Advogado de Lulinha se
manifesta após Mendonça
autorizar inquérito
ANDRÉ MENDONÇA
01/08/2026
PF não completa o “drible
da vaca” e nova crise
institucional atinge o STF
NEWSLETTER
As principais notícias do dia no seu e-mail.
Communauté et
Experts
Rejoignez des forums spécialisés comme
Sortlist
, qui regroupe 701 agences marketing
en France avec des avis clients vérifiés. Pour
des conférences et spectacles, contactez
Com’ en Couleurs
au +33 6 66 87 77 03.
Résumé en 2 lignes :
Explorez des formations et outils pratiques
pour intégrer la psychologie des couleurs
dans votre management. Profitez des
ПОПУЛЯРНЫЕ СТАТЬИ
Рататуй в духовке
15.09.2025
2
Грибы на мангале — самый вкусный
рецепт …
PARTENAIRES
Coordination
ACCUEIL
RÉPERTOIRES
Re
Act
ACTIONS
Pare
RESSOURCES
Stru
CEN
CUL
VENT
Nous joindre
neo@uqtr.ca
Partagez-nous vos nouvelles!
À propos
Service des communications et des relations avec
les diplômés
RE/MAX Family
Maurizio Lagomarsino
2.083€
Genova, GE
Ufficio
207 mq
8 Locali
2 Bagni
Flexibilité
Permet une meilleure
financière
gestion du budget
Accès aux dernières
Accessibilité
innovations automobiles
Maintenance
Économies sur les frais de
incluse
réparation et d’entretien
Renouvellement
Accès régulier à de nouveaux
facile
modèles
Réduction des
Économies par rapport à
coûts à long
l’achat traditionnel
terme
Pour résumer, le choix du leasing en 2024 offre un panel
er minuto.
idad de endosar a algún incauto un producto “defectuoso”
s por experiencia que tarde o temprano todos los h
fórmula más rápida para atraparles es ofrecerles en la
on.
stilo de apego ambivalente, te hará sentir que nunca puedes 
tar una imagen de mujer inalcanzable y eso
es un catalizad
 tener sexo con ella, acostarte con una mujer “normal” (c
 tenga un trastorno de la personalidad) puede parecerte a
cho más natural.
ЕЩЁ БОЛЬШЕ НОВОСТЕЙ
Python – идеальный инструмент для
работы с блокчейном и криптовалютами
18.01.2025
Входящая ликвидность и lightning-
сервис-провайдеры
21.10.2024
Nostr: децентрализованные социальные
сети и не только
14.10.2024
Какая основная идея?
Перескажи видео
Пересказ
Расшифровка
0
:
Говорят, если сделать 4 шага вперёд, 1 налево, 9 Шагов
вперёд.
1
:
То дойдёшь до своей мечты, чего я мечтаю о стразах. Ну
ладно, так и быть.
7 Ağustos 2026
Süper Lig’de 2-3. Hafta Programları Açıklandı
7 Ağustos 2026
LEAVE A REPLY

┄┄┄┄┄┄┄┄┄┄

Task description
If a line of the data above contains "Économies", copy it out.

Solution for this problem
Économies sur les frais de
Économies par rapport à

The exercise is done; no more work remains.